_資料の探究_
#1 空母翔鶴の解説文のうち、「この翔鶴型空母は前補充計画にて建造された『蒼龍』『飛龍』の」から「の日本空母と同じ右舷前方に改められました。」までの全文を一字も変えずに出力してください。
#2 空母翔鶴の解説文の最後の文を受けて、その続きを書き進めてください。

_学習用テキスト_
---*---

1/700スケール 航空母艦 翔鶴
tamiya製インジェクションキット













タミヤ 1/700

航空母艦翔鶴は、翔鶴型航空母艦の1番艦として1937年12月12日に
横須賀海軍工廠にて起工、1941年8月8日に竣工しました。

この翔鶴型空母は前補充計画にて建造された『蒼龍』『飛龍』の
拡大改良型として設計され、主力艦隊どうしの決戦前に敵空母部
隊に先制攻撃を与えることが任務とされました。艦橋の配置は
当初『飛龍』で行われた左舷中央部の配置で設計がなされていま
したが、『飛龍』の運用上の経験から不具合が問題とされ、従来
の日本空母と同じ右舷前方に改められました。

開戦後は太平洋戦争における日本海軍最初の真珠湾奇襲作戦に参
加し、その後インド洋作戦、史上初の空母対空母の決戦が行われ
た珊瑚海海戦おいては米空母レキシントンを撃沈する戦果を上げ
たものの、翔鶴もまた命中弾を受けました。

---*---

_データ項目_

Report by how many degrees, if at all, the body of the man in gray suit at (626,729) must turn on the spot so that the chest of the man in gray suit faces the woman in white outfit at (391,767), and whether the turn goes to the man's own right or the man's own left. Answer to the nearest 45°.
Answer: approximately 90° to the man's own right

---*---

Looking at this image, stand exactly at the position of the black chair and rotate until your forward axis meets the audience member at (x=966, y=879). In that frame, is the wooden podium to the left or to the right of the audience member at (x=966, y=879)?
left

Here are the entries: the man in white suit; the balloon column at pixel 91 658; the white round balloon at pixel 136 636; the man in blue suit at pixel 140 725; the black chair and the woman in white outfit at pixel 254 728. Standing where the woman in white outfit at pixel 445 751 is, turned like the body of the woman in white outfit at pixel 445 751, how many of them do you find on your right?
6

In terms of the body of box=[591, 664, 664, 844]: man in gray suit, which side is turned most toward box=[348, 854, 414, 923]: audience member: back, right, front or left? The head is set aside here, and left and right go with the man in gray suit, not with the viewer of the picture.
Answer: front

---*---

_本演習の解答_
#1
この翔鶴型空母は前補充計画にて建造された『蒼龍』『飛龍』の
拡大改良型として設計され、主力艦隊どうしの決戦前に敵空母部
隊に先制攻撃を与えることが任務とされました。艦橋の配置は
当初『飛龍』で行われた左舷中央部の配置で設計がなされていま
したが、『飛龍』の運用上の経験から不具合が問題とされ、従来
の日本空母と同じ右舷前方に改められました。

#2
ミッドウェー海戦後は残された正規空母の1艦として、機動部隊
の中核を担い、南太平洋海戦などに出撃したものの、マリアナ沖
海戦にて米潜水艦の雷撃を受け、沈没しました。


今回の製作では、いつもの艦船模型より若干の趣好をこらして飛行
甲板上に艦上機を満載した状態として、ディスプレイケースの台座
には海面を模した塗装を施し、アクセサリーとして内火艇を停泊さ
せてタラップを下ろした状態とすることで停泊中の情景を再現して
みました。


↑ケースに収めた図。長さ約50cmの空間に海上の光景を再現しました。

ディティールアップは今回も主に舷側の手摺等の追加や転落防止ネ
ットなどの空母ならではの装備のエッチングパーツ使用による再現
ごく細に仕上げた空中線やスケール性に合わせて調整した塗装など、
数多くのディティールを盛りこんで精密化を施しました。

ベースにしたキットはウォーターライシリーズのリニューアルキッ
トで、フジミが同シリーズを脱退した後に、タミヤが完全新金型にて
リリースした名キットで、フジミのキットで指摘されていた艦橋形状
の誤りや艦橋右舷測距儀の取り付け方法などの欠点なども修正されて
います。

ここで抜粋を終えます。